Naomi Osaka is still somewhat undecided what her first Grand Slam victory after the hot-blooded US Open final feels like.
An opponent who gets a point deduction and then a game deduction from the referee? An audience that booes at the award ceremony even though they have played one of the strongest matches of their lives and are Grand Slam winners for the first time at the age of 20? And a Serena Williams who reassures her audience with the words that they will somehow survive all this together?
No, it’s not the images you have in front of you for your premiere victory on a bigger stage when you dream of it as a child. And while Williams still hasn’t been able to condescend to an apology for her behavior, Naomi Osaka is still thinking about what she should think about what happened in the final of the US Open.
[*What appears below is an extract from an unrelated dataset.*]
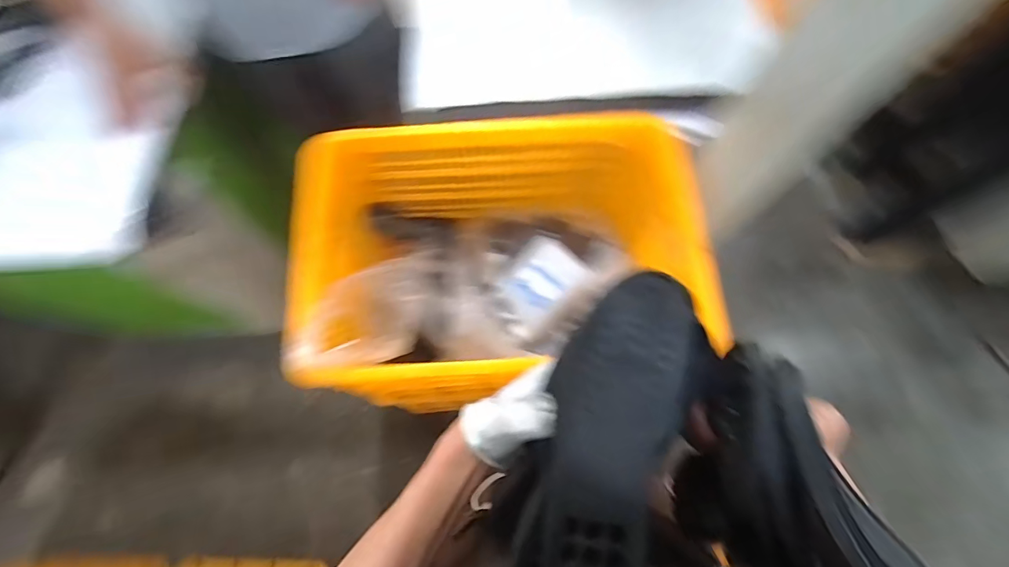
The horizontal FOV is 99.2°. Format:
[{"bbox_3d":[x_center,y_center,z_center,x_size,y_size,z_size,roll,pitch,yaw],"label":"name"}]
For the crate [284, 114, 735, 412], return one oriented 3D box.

The memories are somewhat bittersweet,” she said after her opening victory at the WTA premier event in Beijing. “The next day I didn’t want to think about it, because it wasn’t necessarily the best memory for me. I just wanted to keep going.”
The possibly good thing: Osaka didn’t have time to think anyway. Cup shoots, interviews, talk shows – especially in New York you’re busy after a victory like this. And after that Osaka went straight on to Tokyo, also for press appearances and the WTA tournament she won. Of course, she was happy to have won a Grand Slam tournament, Osaka continued. “No one can take that away from me.” They also don’t think it’s a bad memory, “but it was so strange, I just didn’t want to think about it, push it aside. Tokyo was one way of thinking about something else. That’s probably why I played so well there,” she philosophized.
But, typical of Osaka’s unusual humour, a somewhat unusual comparison had to be made for their US Open. Your feelings can be imagined as if you were eating ice cream with a green tea taste. “If you bite into it, it tastes very sweet, but also very strong. That’s how it all feels.”